By Helena Marttila-Bridge and Oliver Grazebrook

In recent years healthcare providers around the world have been looking into mobile health or “mHealth” solutions to increase productivity and reduce costs.  Examples of mHealth practices include the increased use of mobile devices by doctors and nurses to access and transmit patient health data and the use of mobile health apps by patients.

Earlier this year, the NHS published a report on mHealth, which shows the potential savings that could be achieved through the widespread adoption of mHealth applications.  According to the report, the trial use of mobile technology by a selection of UK hospitals showed an “improvement in general communication, improved access to clinical information and improved access to IT equipment.”  Importantly, users also showed a greater confidence in the security of the health data and an improvement in clinical safety due to the ready availability of up to date data.

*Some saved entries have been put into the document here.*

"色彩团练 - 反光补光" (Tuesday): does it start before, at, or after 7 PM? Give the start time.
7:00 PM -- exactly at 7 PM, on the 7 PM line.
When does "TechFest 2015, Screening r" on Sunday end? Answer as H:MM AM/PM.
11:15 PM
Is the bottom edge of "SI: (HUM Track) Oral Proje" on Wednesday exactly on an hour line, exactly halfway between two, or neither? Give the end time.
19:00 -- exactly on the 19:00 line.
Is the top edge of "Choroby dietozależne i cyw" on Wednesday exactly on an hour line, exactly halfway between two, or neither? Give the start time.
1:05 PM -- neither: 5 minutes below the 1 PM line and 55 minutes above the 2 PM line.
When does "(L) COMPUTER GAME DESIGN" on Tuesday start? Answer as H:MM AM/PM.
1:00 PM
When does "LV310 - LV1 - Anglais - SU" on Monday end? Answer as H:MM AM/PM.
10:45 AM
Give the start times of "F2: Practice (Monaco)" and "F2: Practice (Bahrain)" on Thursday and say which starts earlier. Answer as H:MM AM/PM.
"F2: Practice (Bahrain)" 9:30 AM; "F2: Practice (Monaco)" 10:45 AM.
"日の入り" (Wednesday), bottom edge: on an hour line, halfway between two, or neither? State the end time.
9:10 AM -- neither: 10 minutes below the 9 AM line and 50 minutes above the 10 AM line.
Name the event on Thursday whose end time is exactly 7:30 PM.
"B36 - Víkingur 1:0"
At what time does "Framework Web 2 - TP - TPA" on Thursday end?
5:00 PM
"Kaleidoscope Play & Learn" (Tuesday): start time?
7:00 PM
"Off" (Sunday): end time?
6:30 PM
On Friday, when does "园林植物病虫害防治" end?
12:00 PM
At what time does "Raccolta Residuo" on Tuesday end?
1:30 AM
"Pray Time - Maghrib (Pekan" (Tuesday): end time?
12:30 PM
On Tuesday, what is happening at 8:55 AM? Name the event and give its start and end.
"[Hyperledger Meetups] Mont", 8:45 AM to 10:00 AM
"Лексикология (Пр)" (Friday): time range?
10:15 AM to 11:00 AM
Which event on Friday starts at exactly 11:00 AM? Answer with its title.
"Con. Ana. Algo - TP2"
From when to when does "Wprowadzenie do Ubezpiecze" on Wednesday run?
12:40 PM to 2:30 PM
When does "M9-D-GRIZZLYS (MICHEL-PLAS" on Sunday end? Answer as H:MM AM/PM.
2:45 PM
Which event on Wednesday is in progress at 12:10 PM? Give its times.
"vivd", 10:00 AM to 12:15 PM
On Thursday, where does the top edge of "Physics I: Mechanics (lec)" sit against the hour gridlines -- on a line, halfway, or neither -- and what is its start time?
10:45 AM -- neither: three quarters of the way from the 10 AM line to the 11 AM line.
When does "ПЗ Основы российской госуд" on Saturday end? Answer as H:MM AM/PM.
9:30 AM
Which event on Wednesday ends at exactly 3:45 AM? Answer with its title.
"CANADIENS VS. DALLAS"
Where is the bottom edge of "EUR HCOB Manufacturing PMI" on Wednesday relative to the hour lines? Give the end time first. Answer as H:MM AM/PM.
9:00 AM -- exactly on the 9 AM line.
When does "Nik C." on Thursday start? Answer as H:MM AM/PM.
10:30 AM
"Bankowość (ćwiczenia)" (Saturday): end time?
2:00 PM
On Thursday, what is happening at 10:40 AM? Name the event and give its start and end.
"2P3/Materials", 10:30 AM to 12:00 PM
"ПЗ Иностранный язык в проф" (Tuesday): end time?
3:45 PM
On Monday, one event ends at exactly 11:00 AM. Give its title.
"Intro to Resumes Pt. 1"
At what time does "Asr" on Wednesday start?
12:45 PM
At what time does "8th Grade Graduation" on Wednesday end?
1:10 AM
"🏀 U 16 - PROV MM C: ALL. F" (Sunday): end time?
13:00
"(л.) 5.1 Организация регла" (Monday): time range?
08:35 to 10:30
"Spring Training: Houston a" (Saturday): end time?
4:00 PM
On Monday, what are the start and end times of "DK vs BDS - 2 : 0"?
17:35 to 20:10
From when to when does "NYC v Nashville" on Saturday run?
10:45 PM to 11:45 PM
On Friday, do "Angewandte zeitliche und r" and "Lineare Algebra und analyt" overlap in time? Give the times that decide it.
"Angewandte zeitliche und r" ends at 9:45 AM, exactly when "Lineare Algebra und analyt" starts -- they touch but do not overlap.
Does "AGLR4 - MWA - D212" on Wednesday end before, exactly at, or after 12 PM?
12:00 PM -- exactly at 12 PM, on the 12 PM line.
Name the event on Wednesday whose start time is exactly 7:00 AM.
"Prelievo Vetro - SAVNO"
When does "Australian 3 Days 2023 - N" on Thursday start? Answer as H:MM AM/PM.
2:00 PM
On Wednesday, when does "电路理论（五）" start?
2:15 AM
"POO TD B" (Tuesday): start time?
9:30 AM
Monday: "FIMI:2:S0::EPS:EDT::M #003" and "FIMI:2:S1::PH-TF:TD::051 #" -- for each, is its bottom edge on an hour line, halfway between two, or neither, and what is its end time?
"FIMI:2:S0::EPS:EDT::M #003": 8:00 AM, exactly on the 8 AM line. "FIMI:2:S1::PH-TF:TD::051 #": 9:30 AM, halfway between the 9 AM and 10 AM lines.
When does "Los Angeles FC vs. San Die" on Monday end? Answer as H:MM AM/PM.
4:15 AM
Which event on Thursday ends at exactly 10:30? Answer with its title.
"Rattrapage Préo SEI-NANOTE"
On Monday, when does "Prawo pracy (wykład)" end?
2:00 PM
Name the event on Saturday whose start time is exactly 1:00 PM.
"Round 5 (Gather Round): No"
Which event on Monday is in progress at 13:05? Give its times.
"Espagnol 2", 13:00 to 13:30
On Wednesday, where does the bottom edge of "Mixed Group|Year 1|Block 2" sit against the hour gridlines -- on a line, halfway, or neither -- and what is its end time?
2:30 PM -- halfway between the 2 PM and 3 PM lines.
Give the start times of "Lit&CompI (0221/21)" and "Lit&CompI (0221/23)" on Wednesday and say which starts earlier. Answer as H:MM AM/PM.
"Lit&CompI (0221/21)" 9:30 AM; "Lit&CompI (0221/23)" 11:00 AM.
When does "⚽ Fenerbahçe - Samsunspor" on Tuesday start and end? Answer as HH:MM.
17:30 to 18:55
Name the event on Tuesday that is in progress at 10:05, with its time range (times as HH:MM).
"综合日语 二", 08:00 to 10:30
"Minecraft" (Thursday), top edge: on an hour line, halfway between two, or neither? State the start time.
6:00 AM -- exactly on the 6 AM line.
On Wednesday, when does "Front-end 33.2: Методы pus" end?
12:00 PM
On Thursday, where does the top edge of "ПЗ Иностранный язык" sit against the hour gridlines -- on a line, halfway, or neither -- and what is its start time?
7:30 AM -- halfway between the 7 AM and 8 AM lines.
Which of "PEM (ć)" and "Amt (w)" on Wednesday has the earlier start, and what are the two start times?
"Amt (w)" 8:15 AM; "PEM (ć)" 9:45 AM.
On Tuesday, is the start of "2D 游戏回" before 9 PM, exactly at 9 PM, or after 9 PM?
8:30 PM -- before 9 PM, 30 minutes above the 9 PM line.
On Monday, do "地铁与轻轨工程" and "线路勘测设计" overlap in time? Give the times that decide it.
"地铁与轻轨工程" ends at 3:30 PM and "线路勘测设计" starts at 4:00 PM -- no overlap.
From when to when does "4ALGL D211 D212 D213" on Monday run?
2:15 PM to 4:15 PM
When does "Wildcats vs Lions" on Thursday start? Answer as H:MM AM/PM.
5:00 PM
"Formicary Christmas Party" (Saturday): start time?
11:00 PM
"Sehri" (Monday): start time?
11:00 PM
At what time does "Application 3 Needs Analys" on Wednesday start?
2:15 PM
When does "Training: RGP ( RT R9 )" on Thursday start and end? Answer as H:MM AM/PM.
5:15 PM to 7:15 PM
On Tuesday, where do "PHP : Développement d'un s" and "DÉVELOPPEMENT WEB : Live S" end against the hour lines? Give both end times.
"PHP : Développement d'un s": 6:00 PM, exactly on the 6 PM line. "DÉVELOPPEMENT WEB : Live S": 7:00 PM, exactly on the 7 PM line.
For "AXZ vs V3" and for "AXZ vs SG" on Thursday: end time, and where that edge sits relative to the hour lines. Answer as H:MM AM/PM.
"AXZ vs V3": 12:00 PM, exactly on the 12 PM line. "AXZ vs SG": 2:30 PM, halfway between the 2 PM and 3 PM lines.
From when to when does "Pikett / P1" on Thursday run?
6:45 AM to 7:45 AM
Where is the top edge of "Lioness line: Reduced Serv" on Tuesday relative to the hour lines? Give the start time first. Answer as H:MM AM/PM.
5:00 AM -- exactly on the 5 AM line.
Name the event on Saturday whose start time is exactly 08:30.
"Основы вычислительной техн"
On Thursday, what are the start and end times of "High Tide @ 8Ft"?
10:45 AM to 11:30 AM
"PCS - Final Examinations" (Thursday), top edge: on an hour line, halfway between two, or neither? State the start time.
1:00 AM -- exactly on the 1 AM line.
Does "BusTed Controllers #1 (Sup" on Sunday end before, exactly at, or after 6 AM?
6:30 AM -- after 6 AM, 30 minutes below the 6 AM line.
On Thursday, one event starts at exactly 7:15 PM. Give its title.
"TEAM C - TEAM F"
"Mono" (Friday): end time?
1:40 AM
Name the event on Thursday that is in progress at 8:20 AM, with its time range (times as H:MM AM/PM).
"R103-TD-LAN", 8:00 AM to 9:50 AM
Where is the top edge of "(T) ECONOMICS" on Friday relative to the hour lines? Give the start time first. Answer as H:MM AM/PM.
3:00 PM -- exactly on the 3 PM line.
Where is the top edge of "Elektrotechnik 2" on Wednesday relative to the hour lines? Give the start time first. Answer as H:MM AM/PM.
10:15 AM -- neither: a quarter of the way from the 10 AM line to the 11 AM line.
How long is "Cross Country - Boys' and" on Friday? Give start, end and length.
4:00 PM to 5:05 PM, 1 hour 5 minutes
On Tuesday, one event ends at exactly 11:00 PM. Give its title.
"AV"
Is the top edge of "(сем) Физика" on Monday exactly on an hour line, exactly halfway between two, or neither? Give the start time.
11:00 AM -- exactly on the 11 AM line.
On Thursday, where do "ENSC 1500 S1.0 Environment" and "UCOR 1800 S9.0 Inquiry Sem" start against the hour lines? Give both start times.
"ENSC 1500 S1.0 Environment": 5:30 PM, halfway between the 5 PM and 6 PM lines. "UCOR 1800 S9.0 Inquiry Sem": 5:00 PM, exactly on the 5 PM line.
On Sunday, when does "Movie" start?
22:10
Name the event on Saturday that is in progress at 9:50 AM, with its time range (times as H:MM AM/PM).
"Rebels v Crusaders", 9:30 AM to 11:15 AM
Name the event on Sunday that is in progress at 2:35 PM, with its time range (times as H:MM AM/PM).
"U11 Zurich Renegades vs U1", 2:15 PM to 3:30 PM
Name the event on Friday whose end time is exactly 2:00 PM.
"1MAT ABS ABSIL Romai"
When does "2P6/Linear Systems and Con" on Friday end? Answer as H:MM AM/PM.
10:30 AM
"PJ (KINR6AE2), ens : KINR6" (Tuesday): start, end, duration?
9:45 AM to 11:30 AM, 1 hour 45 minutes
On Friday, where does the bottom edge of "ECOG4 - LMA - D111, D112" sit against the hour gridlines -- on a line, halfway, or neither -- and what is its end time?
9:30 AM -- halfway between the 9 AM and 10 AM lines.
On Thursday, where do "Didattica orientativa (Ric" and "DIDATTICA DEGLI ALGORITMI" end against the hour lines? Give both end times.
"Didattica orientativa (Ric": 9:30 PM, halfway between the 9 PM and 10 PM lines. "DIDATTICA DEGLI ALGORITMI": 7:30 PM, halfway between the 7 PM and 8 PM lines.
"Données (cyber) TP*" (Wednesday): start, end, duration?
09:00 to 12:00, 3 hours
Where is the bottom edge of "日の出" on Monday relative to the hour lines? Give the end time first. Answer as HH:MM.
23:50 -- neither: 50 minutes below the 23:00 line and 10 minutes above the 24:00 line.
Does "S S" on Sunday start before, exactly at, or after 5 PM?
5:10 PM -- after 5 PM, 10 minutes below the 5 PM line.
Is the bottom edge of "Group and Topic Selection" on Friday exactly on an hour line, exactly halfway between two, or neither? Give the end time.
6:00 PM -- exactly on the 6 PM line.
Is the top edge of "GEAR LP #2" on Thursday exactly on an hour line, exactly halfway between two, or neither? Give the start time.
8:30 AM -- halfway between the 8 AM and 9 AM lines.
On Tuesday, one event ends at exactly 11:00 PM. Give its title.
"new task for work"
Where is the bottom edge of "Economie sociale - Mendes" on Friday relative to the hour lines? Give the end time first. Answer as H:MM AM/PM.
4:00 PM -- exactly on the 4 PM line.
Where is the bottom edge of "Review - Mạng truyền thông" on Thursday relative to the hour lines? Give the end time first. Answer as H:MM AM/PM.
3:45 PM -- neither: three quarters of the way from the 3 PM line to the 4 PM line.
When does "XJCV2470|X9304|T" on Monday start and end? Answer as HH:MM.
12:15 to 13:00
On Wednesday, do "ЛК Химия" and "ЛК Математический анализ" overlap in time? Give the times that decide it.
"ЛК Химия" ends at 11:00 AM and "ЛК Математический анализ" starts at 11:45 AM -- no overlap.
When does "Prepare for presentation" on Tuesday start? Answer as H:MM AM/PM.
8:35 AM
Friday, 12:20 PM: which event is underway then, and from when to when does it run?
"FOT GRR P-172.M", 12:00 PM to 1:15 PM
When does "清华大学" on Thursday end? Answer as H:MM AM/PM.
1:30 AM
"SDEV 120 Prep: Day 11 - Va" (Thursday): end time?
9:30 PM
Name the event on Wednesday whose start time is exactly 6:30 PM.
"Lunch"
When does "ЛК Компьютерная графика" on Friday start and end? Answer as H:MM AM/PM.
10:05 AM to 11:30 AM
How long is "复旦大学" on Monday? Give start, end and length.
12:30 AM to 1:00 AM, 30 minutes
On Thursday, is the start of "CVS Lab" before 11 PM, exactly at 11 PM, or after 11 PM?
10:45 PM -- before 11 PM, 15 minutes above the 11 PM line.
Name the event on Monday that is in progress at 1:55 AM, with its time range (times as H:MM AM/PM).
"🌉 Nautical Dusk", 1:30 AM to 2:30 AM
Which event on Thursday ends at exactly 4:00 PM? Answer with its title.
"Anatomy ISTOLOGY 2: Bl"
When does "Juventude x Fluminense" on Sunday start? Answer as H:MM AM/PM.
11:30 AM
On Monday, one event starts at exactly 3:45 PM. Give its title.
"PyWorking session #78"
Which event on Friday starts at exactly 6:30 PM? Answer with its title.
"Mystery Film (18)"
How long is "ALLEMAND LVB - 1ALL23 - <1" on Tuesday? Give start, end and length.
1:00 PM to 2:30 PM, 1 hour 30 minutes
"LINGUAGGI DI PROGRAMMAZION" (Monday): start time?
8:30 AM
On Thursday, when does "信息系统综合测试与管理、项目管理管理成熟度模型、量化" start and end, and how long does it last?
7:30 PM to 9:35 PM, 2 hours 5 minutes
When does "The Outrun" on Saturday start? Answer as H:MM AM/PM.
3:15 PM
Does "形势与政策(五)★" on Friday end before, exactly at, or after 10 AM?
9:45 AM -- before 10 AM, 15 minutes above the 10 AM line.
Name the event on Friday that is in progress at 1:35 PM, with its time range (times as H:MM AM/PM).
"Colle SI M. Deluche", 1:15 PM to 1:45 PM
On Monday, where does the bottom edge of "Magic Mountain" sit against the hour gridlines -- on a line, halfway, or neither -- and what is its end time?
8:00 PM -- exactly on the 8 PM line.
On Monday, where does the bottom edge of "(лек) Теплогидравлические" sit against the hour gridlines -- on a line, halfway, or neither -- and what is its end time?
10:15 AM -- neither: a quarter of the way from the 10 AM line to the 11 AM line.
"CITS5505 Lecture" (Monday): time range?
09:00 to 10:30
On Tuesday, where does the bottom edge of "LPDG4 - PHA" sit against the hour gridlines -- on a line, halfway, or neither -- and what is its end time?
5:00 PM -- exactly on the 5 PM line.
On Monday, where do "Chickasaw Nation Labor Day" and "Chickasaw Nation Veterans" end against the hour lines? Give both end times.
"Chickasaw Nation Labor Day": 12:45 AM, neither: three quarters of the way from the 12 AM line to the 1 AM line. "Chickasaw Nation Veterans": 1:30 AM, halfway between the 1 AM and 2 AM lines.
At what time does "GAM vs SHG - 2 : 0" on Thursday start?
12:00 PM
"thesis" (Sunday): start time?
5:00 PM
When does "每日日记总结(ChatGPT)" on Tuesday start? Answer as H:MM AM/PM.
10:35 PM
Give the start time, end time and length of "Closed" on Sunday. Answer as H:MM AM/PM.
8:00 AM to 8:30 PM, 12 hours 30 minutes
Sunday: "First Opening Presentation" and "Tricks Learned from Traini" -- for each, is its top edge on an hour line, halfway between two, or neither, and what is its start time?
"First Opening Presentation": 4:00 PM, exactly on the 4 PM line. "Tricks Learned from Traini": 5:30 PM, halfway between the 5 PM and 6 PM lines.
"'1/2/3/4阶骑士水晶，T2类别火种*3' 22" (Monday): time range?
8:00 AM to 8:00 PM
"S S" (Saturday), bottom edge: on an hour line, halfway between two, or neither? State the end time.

At the same time, healthcare providers relying on mHealth solutions will need to bear in mind the restrictions imposed by the EU data protection framework, as the use of such solutions will almost always involve the processing of sensitive personal data.

For example, the use of health apps, such as apps helping users measure their food intake or measure users’ blood pressure and heart rate, requires the collection of sensitive health information.  Therefore, app developers as well as healthcare providers wishing to rely on such apps should be mindful of the data protection implications of mHealth solutions.

More specifically, the Article 29 Working Party, a group made of EU Member State data protection authorities, recently published an Opinion on apps on smart devices, which highlights a number of privacy concerns related to the deployment of apps, including the fact that apps rarely gain users’ prior consent for the processing of their personal data that is informed, specific and freely given.  This is particularly important in the context of health apps, as often the individuals’ “explicit” consent is required before their health information can be collected and used.  In light of this issue, the NHS has created a Health Apps Library of apps that it considers to be safe, one of the criteria for being admitted to the Library being whether the app complies with the UK Data Protection Act.